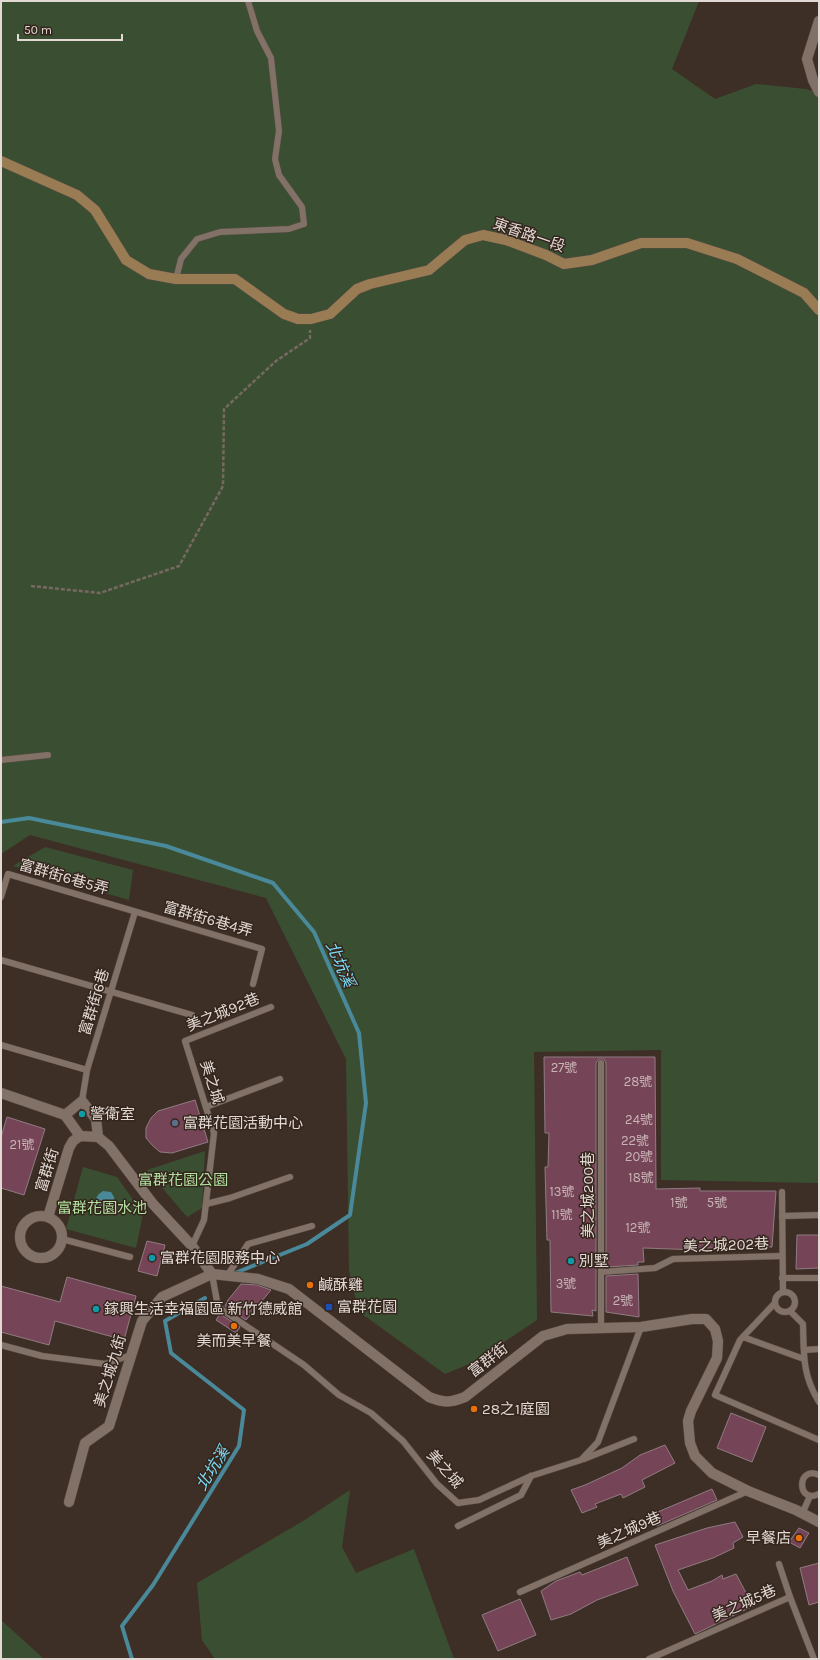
<svg xmlns="http://www.w3.org/2000/svg" width="820" height="1660" viewBox="0 0 820 1660" font-family="Karla,'Noto Sans TC',sans-serif">
<style>
.green{fill:#3a4f32}
.water{fill:#49899a}
.lines{fill:none;stroke-linecap:round;stroke-linejoin:round}
.stream{stroke:#49899a;stroke-width:4}
.building{fill:#754557;stroke:#907b82}
.lane-casing{stroke:#594d46;stroke-width:7}
.street-casing{stroke:#594d46;stroke-width:11}
.secondary-casing{stroke:#594d46;stroke-width:11}
.path{stroke:#776962;stroke-width:2.5;stroke-dasharray:4 2;stroke-linecap:butt}
.lane{stroke:#827167;stroke-width:6}
.street{stroke:#827167;stroke-width:10}
.secondary{stroke:#9a7c54;stroke-width:10}
.culture-dot{fill:#0f9aa8;stroke:#34251d;stroke-width:1.5}
.service-dot{fill:#5c6f8a;stroke:#34251d;stroke-width:1.5}
.food-dot{fill:#e8710a;stroke:#34251d;stroke-width:1.5}
.transit-dot{fill:#1a4fb4;stroke:#34251d;stroke-width:1.5}
.labels{text-anchor:middle;stroke-width:3;stroke-linejoin:round;paint-order:stroke}
.number-label{font-size:13px;fill:#c8b4b5}
.street-label{font-size:15px;fill:#e3d9d4;stroke:#34251d}
.poi-label{font-size:15px;fill:#e3d9d4;stroke:#34251d;text-anchor:start}
.park-label{font-size:15px;fill:#b2e09f;stroke:#34251d}
.water-label{font-size:16px;font-style:italic;fill:#7bdffa;stroke:#34251d}
</style>
<rect width="100%" height="100%" fill="#3e2f26"/>
<g class="green">
<path d="M1,1H699L672,69L715,99L756,84L806,89L819,93V1183L661,1180V1050L534,1052L537,1320L474,1362L445,1374L358,1311L349,1270L346,1059L266,898L30,835L1,854Z"/>
<path d="M45,847L133,870L129,900L13,866Z"/>
<path d="M205,1151L202,1208L187,1217L147,1170Z"/>
<path d="M83,1167L117,1177L143,1214L136,1248L66,1229Z"/>
<path d="M350,1490L342,1547L356,1573L414,1549L454,1659H215L202,1640L197,1583L303,1521Z"/>
<path d="M1,1620L44,1659H1Z"/>
</g>
<path class="water" d="M103,1191L111,1192L114,1197L115,1207L112,1211C96,1212 89,1200 103,1191Z"/>
<g class="lines">
<g class="stream">
<path d="M1,822L29,818L166,846L273,883L314,932L359,1033L366,1103L350,1215L307,1244L235,1273"/>
<path d="M132,1659L122,1626L153,1585L239,1446L244,1410L171,1353L165,1321L205,1298"/>
</g>
</g>
<g class="building">
<path d="M544,1057H655L656,1189L700,1188V1191H776L772,1247L740,1246V1248H700V1250L643,1248L644,1262H638V1265L606,1267V1063L604,1059H599L596,1063V1311L592,1310L593,1316L551,1312L550,1240H547L546,1204L545,1167H548L549,1133H545Z"/>
<path d="M195,1100L208,1142L172,1153L160,1152L153,1146L146,1138V1128L151,1118L158,1111Z"/>
<path d="M7,1117L45,1129L24,1195L1,1188V1137Z"/>
<path d="M797,1235H819V1268L796,1269Z"/>
<path d="M147,1241L165,1245L157,1276L138,1271Z"/>
<path d="M638,1274L639,1317L606,1312V1276Z"/>
<path d="M67,1277L136,1296L124,1340L55,1321L49,1345L1,1332V1286L60,1302Z"/>
<path d="M241,1284L257,1285L271,1290L246,1320L225,1306L228,1300Z"/>
<path d="M220,1314L240,1327L236,1333L216,1320Z"/>
<path d="M731,1413L766,1427L752,1462L717,1448Z"/>
<path d="M665,1445L675,1463L642,1480L645,1487L623,1498L621,1494L595,1504L597,1507L582,1513L571,1490L585,1485L622,1468L640,1455Z"/>
<path d="M712,1489L717,1500L657,1526L653,1514Z"/>
<path d="M735,1522L743,1537L733,1543L734,1548L713,1558L678,1570L688,1590L712,1581L722,1575L723,1579L736,1574L753,1606L695,1634L673,1591L655,1545L707,1528Z"/>
<path d="M799,1528L809,1533L800,1548L789,1542Z"/>
<path d="M627,1557L638,1585L597,1600L571,1614L551,1620L541,1591L556,1581L580,1572L582,1575Z"/>
<path d="M819,1563V1602L809,1605L800,1568Z"/>
<path d="M520,1599L536,1635L498,1651L482,1615Z"/>
</g>
<g class="lines">
<defs>
<g id="lane">
<path d="M176,279L181,259L197,239L220,232L289,229L304,224L302,207L279,175L275,159L279,131L271,58L257,31L248,1"/>
<path d="M1,760L48,755"/>
<path d="M1,897L8,874L262,949L253,984"/>
<path d="M1,960L192,1015"/>
<path d="M1,1045L87,1070"/>
<path d="M601,1063V1328"/>
<path d="M82,1101L87,1070L135,912"/>
<path d="M206,1107L280,1079"/>
<path d="M782,1192L783,1292"/>
<path d="M206,1204L230,1198L290,1177"/>
<path d="M782,1216L819,1215"/>
<path d="M62,1239L130,1257"/>
<path d="M192,1246L204,1220L214,1133L185,1041L271,1007"/>
<path d="M601,1272L655,1268L673,1259L782,1256"/>
<path d="M212,1274L218,1307L304,1365L339,1395L371,1413L403,1441L437,1484L458,1503L479,1500L531,1476L581,1460L598,1442L641,1327"/>
<path d="M227,1276L248,1244L312,1226"/>
<path d="M782,1278H819"/>
<circle cx="785" cy="1302" r="10"/>
<path d="M774,1304L740,1340L715,1395L819,1440"/>
<path d="M790,1311L803,1324C804,1355 802,1374 819,1402"/>
<path d="M743,1337L804,1359"/>
<path d="M1,1345L42,1356L105,1364L131,1355"/>
<path d="M804,1350L819,1349"/>
<path d="M584,1459L634,1439"/>
<path d="M819,1475C796,1465 797,1505 819,1494"/>
<path d="M802,1514L810,1496"/>
<path d="M458,1526L521,1495L531,1476"/>
<path d="M779,1564L790,1597"/>
<path d="M520,1592L748,1491"/>
<path d="M649,1659L790,1597L814,1659"/>
</g>
<g id="street">
<path d="M819,21L807,59L813,80L819,92"/>
<path d="M1,1093L65,1115L82,1101L96,1119L98,1137"/>
<path d="M65,1115L80,1136"/>
<circle cx="41" cy="1237" r="21"/>
<path d="M48,1217L69,1148L73,1141L80,1136L98,1137L109,1146L153,1204L192,1246L212,1274L258,1279L289,1289L429,1397C444,1403 450,1403 465,1397L543,1336L567,1329L641,1327L692,1319H706L715,1329L718,1341L717,1358L691,1411L688,1421L690,1443L695,1456L712,1473L748,1491L796,1510L819,1522"/>
<path d="M69,1502L85,1443L109,1426L142,1321L162,1297L212,1274"/>
</g>
<path id="secondary" d="M1,161L77,195L95,210L126,260L149,274L176,279H235L284,314L298,319H311L330,314L357,289L370,284L429,270L465,240L483,235L506,240L546,255L564,264L592,260L641,243H687L737,259L804,293L819,310"/>
</defs>
<use href="#lane" class="lane-casing"/>
<use href="#street" class="street-casing"/>
<use href="#secondary" class="secondary-casing"/>
<path class="path" d="M31,586L100,593L179,566L223,486L224,409L276,361L310,338V330"/>
<use href="#lane" class="lane"/>
<use href="#street" class="street"/>
<use href="#secondary" class="secondary"/>
</g>
<g class="culture-dot">
<circle cx="82" cy="1114" r="4"/>
<circle cx="152" cy="1258" r="4"/>
<circle cx="571" cy="1261" r="4"/>
<circle cx="96" cy="1309" r="4"/>
</g>
<circle class="service-dot" cx="175" cy="1123" r="4"/>
<g class="food-dot">
<circle cx="310" cy="1285" r="4"/>
<circle cx="234" cy="1326" r="4"/>
<circle cx="474" cy="1409" r="4"/>
<circle cx="799" cy="1538" r="4"/>
</g>
<rect class="transit-dot" x="325" y="1303" width="8" height="8" rx="2"/>
<g class="labels">
<g class="number-label">
<text x="564" y="1072">27號</text>
<text x="638" y="1086">28號</text>
<text x="639" y="1124">24號</text>
<text x="635" y="1145">22號</text>
<text x="22" y="1149">21號</text>
<text x="639" y="1161">20號</text>
<text x="641" y="1182">18號</text>
<text x="562" y="1196">13號</text>
<text x="679" y="1207">1號</text>
<text x="717" y="1207">5號</text>
<text x="562" y="1219">11號</text>
<text x="638" y="1232">12號</text>
<text x="566" y="1288">3號</text>
<text x="623" y="1305">2號</text>
</g>
<g class="street-label">
<text transform="translate(529 235) rotate(19)" y="5">東香路一段</text>
<text transform="translate(64 877) rotate(16)" y="5">富群街6巷5弄</text>
<text transform="translate(208 919) rotate(16)" y="5">富群街6巷4弄</text>
<text transform="translate(94 1002) rotate(-73)" y="5">富群街6巷</text>
<text transform="translate(223 1012) rotate(-22)" y="5">美之城92巷</text>
<text transform="translate(212 1082) rotate(72)" y="5">美之城</text>
<text transform="translate(47 1170) rotate(-73)" y="5">富群街</text>
<text transform="translate(588 1195) rotate(-90)" y="5">美之城200巷</text>
<text transform="translate(726 1245) rotate(-2)" y="5">美之城202巷</text>
<text transform="translate(488 1360) rotate(-38)" y="5">富群街</text>
<text transform="translate(110 1371) rotate(-73)" y="5">美之城九街</text>
<text transform="translate(445 1469) rotate(48)" y="5">美之城</text>
<text transform="translate(629 1530) rotate(-24)" y="5">美之城9巷</text>
<text transform="translate(744 1603) rotate(-24)" y="5">美之城5巷</text>
</g>
<g class="poi-label">
<text x="90" y="1119">警衛室</text>
<text x="183" y="1128">富群花園活動中心</text>
<text x="160" y="1263">富群花園服務中心</text>
<text x="579" y="1266">別墅</text>
<text x="318" y="1290">鹹酥雞</text>
<text x="337" y="1312">富群花園</text>
<text x="104" y="1314">鎵興生活幸福園區 新竹德威館</text>
<text x="234" y="1346" text-anchor="middle">美而美早餐</text>
<text x="482" y="1414">28之1庭園</text>
<text x="791" y="1543" text-anchor="end">早餐店</text>
</g>
<g class="park-label">
<text x="183" y="1185">富群花園公園</text>
<text x="102" y="1213">富群花園水池</text>
</g>
<g class="water-label">
<text transform="translate(341 964) rotate(66)" y="6">北坑溪</text>
<text transform="translate(212 1468) rotate(-58)" y="6">北坑溪</text>
</g>
</g>
<rect width="820" height="1660" fill="none" stroke="#e3d9d4" stroke-width="4"/>
<path d="M18 34v6h104v-6" fill="none" stroke="#e3d9d4" stroke-width="2"/>
<text x="24" y="34" font-size="12" fill="#e3d9d4" stroke="#34251d" stroke-width="3" paint-order="stroke">50 m</text>
</svg>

• [Exercise]: Among the entries above, how many lines hold the string "anchor"? Give the number by itself.

• [Response]: 4